Put the lines into a numbered list, starting with the very first line and going on through the line with "h=7 m=23 s=58", both included. Skip any blank lines.

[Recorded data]
--- start ---

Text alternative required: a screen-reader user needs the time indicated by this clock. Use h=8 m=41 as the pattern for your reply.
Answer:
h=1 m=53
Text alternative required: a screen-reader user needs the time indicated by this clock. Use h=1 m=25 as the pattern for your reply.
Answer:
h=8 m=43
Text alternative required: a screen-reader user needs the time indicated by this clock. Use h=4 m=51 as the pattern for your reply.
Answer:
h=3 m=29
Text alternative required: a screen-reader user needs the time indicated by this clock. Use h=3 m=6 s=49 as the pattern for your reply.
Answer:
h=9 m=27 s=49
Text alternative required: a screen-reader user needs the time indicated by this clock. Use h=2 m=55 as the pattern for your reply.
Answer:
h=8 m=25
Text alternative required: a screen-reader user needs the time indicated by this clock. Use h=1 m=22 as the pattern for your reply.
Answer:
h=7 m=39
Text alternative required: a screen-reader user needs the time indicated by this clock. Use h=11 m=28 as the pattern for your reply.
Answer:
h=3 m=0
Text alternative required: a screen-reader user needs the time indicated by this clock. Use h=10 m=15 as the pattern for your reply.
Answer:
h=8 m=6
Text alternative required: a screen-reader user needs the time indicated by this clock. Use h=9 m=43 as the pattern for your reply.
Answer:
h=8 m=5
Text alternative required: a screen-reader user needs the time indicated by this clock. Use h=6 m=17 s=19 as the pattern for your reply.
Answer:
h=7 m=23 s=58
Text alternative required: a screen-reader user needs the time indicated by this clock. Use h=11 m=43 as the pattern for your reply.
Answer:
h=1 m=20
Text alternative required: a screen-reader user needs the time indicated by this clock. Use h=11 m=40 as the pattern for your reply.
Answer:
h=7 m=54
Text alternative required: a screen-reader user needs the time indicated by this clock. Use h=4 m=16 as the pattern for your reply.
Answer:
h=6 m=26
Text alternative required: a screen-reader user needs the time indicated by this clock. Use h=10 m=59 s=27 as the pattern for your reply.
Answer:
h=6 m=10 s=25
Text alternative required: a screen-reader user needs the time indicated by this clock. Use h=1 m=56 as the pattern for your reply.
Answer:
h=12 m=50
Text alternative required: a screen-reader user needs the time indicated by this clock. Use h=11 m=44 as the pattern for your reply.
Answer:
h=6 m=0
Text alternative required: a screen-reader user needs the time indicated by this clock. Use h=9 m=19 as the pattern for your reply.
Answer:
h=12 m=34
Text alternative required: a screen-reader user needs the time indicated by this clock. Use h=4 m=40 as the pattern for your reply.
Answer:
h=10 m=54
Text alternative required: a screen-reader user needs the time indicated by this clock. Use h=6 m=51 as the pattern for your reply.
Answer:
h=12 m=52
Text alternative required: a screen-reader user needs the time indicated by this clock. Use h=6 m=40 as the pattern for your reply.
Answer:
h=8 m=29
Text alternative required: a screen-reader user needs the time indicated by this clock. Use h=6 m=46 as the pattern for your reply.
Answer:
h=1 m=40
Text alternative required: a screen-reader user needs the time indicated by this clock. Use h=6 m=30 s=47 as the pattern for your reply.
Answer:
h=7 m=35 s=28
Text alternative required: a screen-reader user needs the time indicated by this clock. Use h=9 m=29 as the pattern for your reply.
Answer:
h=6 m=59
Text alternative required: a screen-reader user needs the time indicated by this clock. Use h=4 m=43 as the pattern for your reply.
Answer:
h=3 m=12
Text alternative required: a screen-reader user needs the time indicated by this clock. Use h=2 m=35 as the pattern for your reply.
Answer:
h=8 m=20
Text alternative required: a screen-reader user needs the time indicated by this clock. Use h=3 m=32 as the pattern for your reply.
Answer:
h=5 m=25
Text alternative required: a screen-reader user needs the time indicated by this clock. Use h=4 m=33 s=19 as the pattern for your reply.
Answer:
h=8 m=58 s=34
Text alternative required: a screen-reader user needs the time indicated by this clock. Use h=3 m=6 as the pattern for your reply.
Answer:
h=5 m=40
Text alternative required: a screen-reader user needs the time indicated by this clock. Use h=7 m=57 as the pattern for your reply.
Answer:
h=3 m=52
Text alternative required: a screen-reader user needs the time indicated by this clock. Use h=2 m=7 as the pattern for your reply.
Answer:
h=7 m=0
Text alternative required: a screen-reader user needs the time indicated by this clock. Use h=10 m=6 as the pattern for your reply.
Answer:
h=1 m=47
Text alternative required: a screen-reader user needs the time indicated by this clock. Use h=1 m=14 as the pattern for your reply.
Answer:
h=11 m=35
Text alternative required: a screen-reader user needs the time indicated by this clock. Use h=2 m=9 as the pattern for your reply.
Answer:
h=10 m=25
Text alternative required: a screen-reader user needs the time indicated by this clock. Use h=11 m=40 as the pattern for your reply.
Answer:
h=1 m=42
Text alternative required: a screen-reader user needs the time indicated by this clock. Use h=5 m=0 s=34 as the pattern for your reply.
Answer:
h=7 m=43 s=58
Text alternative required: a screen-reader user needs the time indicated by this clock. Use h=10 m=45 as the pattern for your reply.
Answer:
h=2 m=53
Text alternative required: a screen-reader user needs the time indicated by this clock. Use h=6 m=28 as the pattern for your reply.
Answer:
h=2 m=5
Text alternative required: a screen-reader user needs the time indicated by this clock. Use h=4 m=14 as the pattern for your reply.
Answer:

--- end ---

FINAL ANSWER:
1. Text alternative required: a screen-reader user needs the time indicated by this clock. Use h=8 m=41 as the pattern for your reply.
2. Answer:
3. h=1 m=53
4. Text alternative required: a screen-reader user needs the time indicated by this clock. Use h=1 m=25 as the pattern for your reply.
5. Answer:
6. h=8 m=43
7. Text alternative required: a screen-reader user needs the time indicated by this clock. Use h=4 m=51 as the pattern for your reply.
8. Answer:
9. h=3 m=29
10. Text alternative required: a screen-reader user needs the time indicated by this clock. Use h=3 m=6 s=49 as the pattern for your reply.
11. Answer:
12. h=9 m=27 s=49
13. Text alternative required: a screen-reader user needs the time indicated by this clock. Use h=2 m=55 as the pattern for your reply.
14. Answer:
15. h=8 m=25
16. Text alternative required: a screen-reader user needs the time indicated by this clock. Use h=1 m=22 as the pattern for your reply.
17. Answer:
18. h=7 m=39
19. Text alternative required: a screen-reader user needs the time indicated by this clock. Use h=11 m=28 as the pattern for your reply.
20. Answer:
21. h=3 m=0
22. Text alternative required: a screen-reader user needs the time indicated by this clock. Use h=10 m=15 as the pattern for your reply.
23. Answer:
24. h=8 m=6
25. Text alternative required: a screen-reader user needs the time indicated by this clock. Use h=9 m=43 as the pattern for your reply.
26. Answer:
27. h=8 m=5
28. Text alternative required: a screen-reader user needs the time indicated by this clock. Use h=6 m=17 s=19 as the pattern for your reply.
29. Answer:
30. h=7 m=23 s=58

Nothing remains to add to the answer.